- [What you will do]
Could you copy every record exactly, leaving the pictures behind?

- [Records shown]
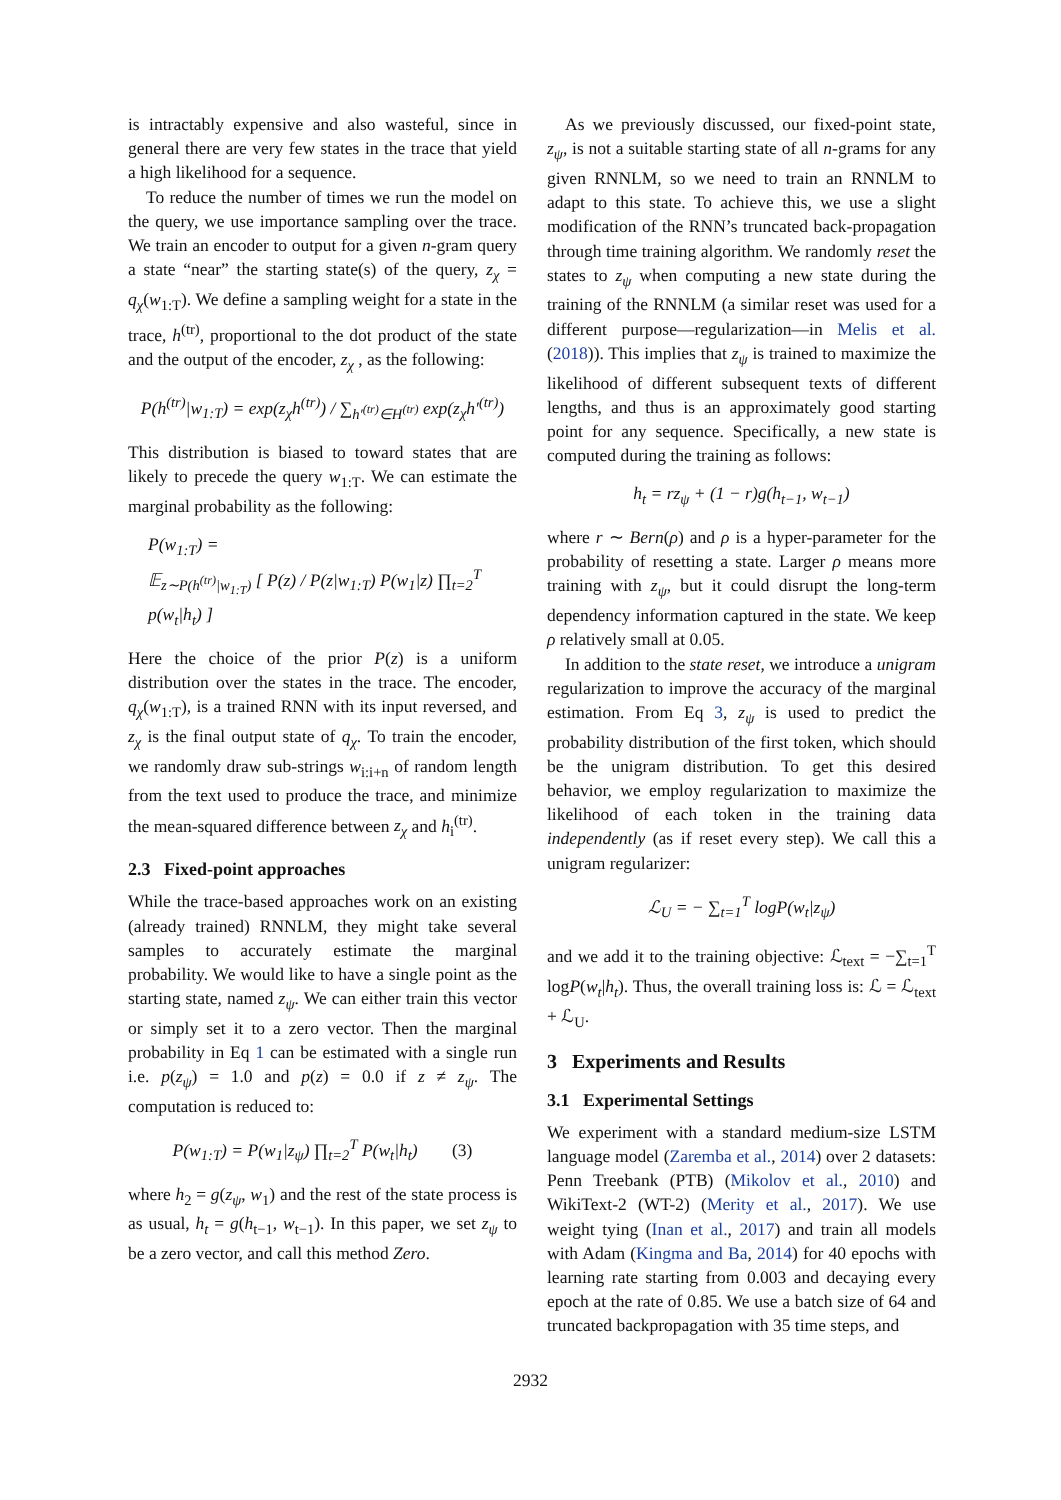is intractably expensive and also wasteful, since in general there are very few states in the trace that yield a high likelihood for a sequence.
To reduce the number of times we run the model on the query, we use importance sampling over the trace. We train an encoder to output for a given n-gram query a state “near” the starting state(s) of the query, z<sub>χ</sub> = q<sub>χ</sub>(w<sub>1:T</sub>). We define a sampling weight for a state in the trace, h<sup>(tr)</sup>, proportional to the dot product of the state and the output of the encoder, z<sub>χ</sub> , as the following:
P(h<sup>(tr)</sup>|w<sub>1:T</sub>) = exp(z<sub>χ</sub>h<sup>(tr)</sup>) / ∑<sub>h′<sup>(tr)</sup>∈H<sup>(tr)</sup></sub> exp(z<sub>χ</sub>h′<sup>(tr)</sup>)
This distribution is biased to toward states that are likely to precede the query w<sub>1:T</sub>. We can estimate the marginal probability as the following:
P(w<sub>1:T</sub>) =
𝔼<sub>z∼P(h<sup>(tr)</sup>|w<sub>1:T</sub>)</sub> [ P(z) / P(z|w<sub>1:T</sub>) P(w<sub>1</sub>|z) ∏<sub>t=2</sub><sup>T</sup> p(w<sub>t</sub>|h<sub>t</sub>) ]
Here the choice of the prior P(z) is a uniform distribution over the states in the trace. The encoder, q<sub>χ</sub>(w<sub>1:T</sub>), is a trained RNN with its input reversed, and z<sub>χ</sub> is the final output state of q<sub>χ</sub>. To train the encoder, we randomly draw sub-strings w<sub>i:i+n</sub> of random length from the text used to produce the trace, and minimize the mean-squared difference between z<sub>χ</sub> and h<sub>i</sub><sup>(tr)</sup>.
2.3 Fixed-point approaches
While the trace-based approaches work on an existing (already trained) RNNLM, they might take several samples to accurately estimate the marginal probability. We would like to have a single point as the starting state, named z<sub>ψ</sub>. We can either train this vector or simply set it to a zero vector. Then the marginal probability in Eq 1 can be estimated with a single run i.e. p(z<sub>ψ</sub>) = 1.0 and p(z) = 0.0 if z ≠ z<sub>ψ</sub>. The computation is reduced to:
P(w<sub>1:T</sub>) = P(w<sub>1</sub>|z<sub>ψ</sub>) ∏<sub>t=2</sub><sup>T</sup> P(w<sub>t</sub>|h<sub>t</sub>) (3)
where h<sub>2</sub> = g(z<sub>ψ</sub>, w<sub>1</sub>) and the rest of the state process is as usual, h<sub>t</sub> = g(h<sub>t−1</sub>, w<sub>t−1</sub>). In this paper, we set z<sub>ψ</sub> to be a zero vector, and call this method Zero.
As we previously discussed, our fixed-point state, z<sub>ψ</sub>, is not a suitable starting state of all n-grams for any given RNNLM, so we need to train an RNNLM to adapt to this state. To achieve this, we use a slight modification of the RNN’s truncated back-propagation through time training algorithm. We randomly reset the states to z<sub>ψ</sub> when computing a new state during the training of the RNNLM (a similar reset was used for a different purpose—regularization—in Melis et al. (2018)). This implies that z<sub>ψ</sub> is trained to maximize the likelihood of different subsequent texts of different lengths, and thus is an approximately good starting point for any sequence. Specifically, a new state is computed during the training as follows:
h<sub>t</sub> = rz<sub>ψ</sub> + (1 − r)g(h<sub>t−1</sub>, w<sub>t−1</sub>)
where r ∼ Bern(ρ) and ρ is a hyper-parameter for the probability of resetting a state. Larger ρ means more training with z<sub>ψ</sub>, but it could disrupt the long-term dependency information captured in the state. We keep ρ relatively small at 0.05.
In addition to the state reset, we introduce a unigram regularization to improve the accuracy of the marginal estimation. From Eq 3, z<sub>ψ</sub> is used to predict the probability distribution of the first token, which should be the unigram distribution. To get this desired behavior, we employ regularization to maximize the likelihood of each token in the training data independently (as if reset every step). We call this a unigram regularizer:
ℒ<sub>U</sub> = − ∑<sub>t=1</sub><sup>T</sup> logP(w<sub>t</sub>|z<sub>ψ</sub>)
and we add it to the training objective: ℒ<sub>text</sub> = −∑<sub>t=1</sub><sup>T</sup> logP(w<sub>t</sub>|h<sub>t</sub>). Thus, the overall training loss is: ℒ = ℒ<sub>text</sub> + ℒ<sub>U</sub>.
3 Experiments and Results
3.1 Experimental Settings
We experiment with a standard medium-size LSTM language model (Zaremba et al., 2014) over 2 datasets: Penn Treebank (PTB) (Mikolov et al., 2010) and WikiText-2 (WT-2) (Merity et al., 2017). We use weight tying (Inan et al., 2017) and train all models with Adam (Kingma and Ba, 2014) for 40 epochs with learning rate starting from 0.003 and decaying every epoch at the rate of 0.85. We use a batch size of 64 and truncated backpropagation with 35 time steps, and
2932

- [Task answer]
is intractably expensive and also wasteful, since in general there are very few states in the trace that yield a high likelihood for a sequence.
To reduce the number of times we run the model on the query, we use importance sampling over the trace. We train an encoder to output for a given n-gram query a state “near” the starting state(s) of the query, z<sub>χ</sub> = q<sub>χ</sub>(w<sub>1:T</sub>). We define a sampling weight for a state in the trace, h<sup>(tr)</sup>, proportional to the dot product of the state and the output of the encoder, z<sub>χ</sub> , as the following:
P(h<sup>(tr)</sup>|w<sub>1:T</sub>) = exp(z<sub>χ</sub>h<sup>(tr)</sup>) / ∑<sub>h′<sup>(tr)</sup>∈H<sup>(tr)</sup></sub> exp(z<sub>χ</sub>h′<sup>(tr)</sup>)
This distribution is biased to toward states that are likely to precede the query w<sub>1:T</sub>. We can estimate the marginal probability as the following:
P(w<sub>1:T</sub>) =
𝔼<sub>z∼P(h<sup>(tr)</sup>|w<sub>1:T</sub>)</sub> [ P(z) / P(z|w<sub>1:T</sub>) P(w<sub>1</sub>|z) ∏<sub>t=2</sub><sup>T</sup> p(w<sub>t</sub>|h<sub>t</sub>) ]
Here the choice of the prior P(z) is a uniform distribution over the states in the trace. The encoder, q<sub>χ</sub>(w<sub>1:T</sub>), is a trained RNN with its input reversed, and z<sub>χ</sub> is the final output state of q<sub>χ</sub>. To train the encoder, we randomly draw sub-strings w<sub>i:i+n</sub> of random length from the text used to produce the trace, and minimize the mean-squared difference between z<sub>χ</sub> and h<sub>i</sub><sup>(tr)</sup>.
2.3 Fixed-point approaches
While the trace-based approaches work on an existing (already trained) RNNLM, they might take several samples to accurately estimate the marginal probability. We would like to have a single point as the starting state, named z<sub>ψ</sub>. We can either train this vector or simply set it to a zero vector. Then the marginal probability in Eq 1 can be estimated with a single run i.e. p(z<sub>ψ</sub>) = 1.0 and p(z) = 0.0 if z ≠ z<sub>ψ</sub>. The computation is reduced to:
P(w<sub>1:T</sub>) = P(w<sub>1</sub>|z<sub>ψ</sub>) ∏<sub>t=2</sub><sup>T</sup> P(w<sub>t</sub>|h<sub>t</sub>) (3)
where h<sub>2</sub> = g(z<sub>ψ</sub>, w<sub>1</sub>) and the rest of the state process is as usual, h<sub>t</sub> = g(h<sub>t−1</sub>, w<sub>t−1</sub>). In this paper, we set z<sub>ψ</sub> to be a zero vector, and call this method Zero.
As we previously discussed, our fixed-point state, z<sub>ψ</sub>, is not a suitable starting state of all n-grams for any given RNNLM, so we need to train an RNNLM to adapt to this state. To achieve this, we use a slight modification of the RNN’s truncated back-propagation through time training algorithm. We randomly reset the states to z<sub>ψ</sub> when computing a new state during the training of the RNNLM (a similar reset was used for a different purpose—regularization—in Melis et al. (2018)). This implies that z<sub>ψ</sub> is trained to maximize the likelihood of different subsequent texts of different lengths, and thus is an approximately good starting point for any sequence. Specifically, a new state is computed during the training as follows:
h<sub>t</sub> = rz<sub>ψ</sub> + (1 − r)g(h<sub>t−1</sub>, w<sub>t−1</sub>)
where r ∼ Bern(ρ) and ρ is a hyper-parameter for the probability of resetting a state. Larger ρ means more training with z<sub>ψ</sub>, but it could disrupt the long-term dependency information captured in the state. We keep ρ relatively small at 0.05.
In addition to the state reset, we introduce a unigram regularization to improve the accuracy of the marginal estimation. From Eq 3, z<sub>ψ</sub> is used to predict the probability distribution of the first token, which should be the unigram distribution. To get this desired behavior, we employ regularization to maximize the likelihood of each token in the training data independently (as if reset every step). We call this a unigram regularizer:
ℒ<sub>U</sub> = − ∑<sub>t=1</sub><sup>T</sup> logP(w<sub>t</sub>|z<sub>ψ</sub>)
and we add it to the training objective: ℒ<sub>text</sub> = −∑<sub>t=1</sub><sup>T</sup> logP(w<sub>t</sub>|h<sub>t</sub>). Thus, the overall training loss is: ℒ = ℒ<sub>text</sub> + ℒ<sub>U</sub>.
3 Experiments and Results
3.1 Experimental Settings
We experiment with a standard medium-size LSTM language model (Zaremba et al., 2014) over 2 datasets: Penn Treebank (PTB) (Mikolov et al., 2010) and WikiText-2 (WT-2) (Merity et al., 2017). We use weight tying (Inan et al., 2017) and train all models with Adam (Kingma and Ba, 2014) for 40 epochs with learning rate starting from 0.003 and decaying every epoch at the rate of 0.85. We use a batch size of 64 and truncated backpropagation with 35 time steps, and
2932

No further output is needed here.